Innovations at the component level, which is a physically distinct portion of the technology that embodies a separate design concept, mostly reduce costs of production, and often take place at high frequency with a wide range of choices available. While the organisations that innovate at the component level are more dependent on past experience as well as economies of scale, the organisations that determine the architecture are able to depend far more on their value addition, as well as the sunken investments of many other agents into the system.

To change the architecture of a system requires many simultaneous changes to different sub-architecture and component levels, which may be beneficial to some agents in the system, but not to others (thus vested interests often create a path dependency). A change to the architecture could even disrupt industry structure, and it changes the way the markets judge whether a specific architecture is suitable for the function or tasks it fulfils. A combination of path dependency and architectural change can be used to describe why many industries (or architectures) have disappeared.

However, architectures such as the vehicle example in the figure above change slowly over time and can certainly be influenced by improvements at the component level. For instance, better electronic management of the engine may result in less frequent services, but the architecture hardly changes. Interestingly, the architecture of the vehicle also forms part of a wider architecture of road networks and urban designs, again reinforcing another higher level of path dependency. This nested nature of technologies at the level of architectures is what slows down massive technological change. To continue with the example of a car, passenger vehicles depend on the architecture of a road network. It is also dependent on fuel and maintenance systems, parking arrangements, insurance and all kinds of traffic and safety laws.

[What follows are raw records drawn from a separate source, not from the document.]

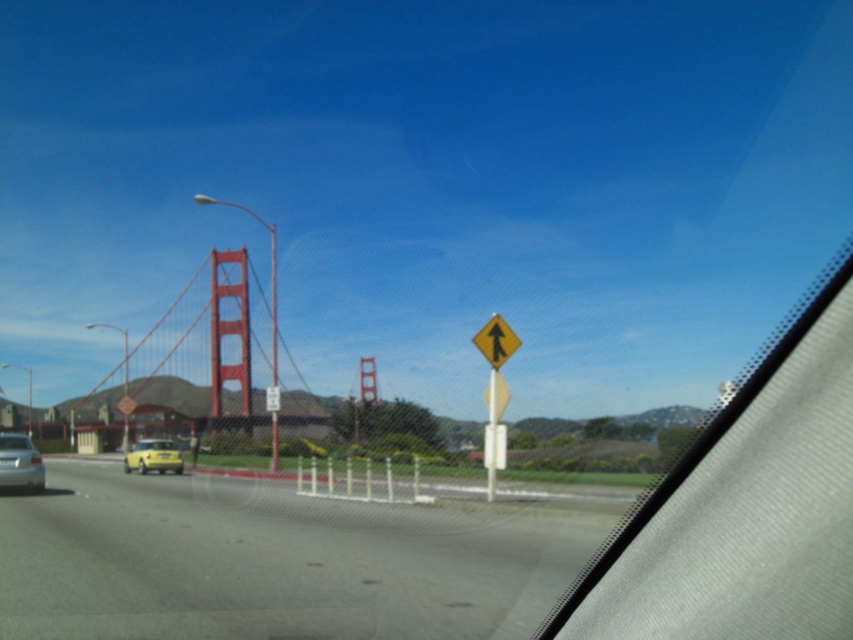
Question: Can you confirm if yellow matte diamond at center is thinner than yellow matte car at center?

Choices:
 (A) yes
 (B) no

Answer: (A)

Question: Which point appears closest to the camera in this image?

Choices:
 (A) (488, 397)
 (B) (35, 484)

Answer: (A)

Question: Considering the real-world distances, which object is farthest from the yellow matte car at center?

Choices:
 (A) yellow matte diamond at center
 (B) yellow matte traffic sign at center
 (C) silver metallic car at lower left

Answer: (A)

Question: Does yellow matte diamond at center lie in front of yellow matte car at center?

Choices:
 (A) no
 (B) yes

Answer: (B)

Question: Is silver metallic car at lower left thinner than yellow matte car at center?

Choices:
 (A) no
 (B) yes

Answer: (B)

Question: Which of these objects is positioned closest to the silver metallic car at lower left?

Choices:
 (A) yellow matte traffic sign at center
 (B) yellow matte car at center

Answer: (A)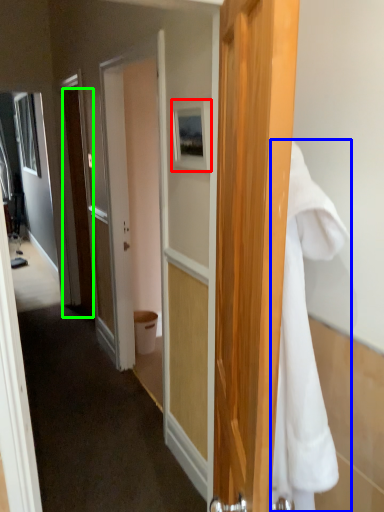
Question: Which object is positioned closest to picture frame (highlighted by a red box)? Select from towel/napkin (highlighted by a blue box) and door (highlighted by a green box).

Choices:
 (A) towel/napkin
 (B) door

Answer: (A)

I find it interesting that two decades ago, electric vehicles were described as being massively disruptive resulting in the demise of the fossil-fuel vehicle. Now, many established car manufacturers have jumped onto the bandwagon and are investing heavily in their own electric vehicle technologies, and in doing so reducing the disruptive effect of alternative fuels. In doing so, they are making massive strides in fuel efficiency, reducing the weight of their cars and substituting harmful and heavy materials with materials that have less impact on the environment. The component and sub-system level innovations offered by electric vehicles are being incorporated into the designs of the older fossil fuel architecture, while the architecture itself is only changing slowly. In South Africa, the network of charging stations and points are slowly expanding, but the use of electric vehicles is still minute compared to the fossil-car usage.

Some examples of architectures and components are computers (architecture) and an internal graphics card (component) or a jet airliner (architecture) and in-air entertainment systems (components).

The reason why I thought it a is a good idea to go back to such a basic distinction as the difference between architectural innovation and component level innovation is that in much of the popular discussion about technological disruption (the fourth industrial revolution-talk) this distinction is not made. What I appreciate about the World Economic Forum is that they are raising awareness of what will happen to social arrangements when one architecture displaces another. But what is not receiving enough attention are the many challenges that we will face in developing countries at the level of sub-systems and components. This is where competitiveness, resilience and innovation are critical because this where the disruptions and discontinuities of industries will occur. This is also the area where developing countries usually follow (as outsourced manufacturers) and where we are the most vulnerable to the design capabilities and dense networks that existing in clusters in the developed world.

I will explore how these changes occur in the next few posts.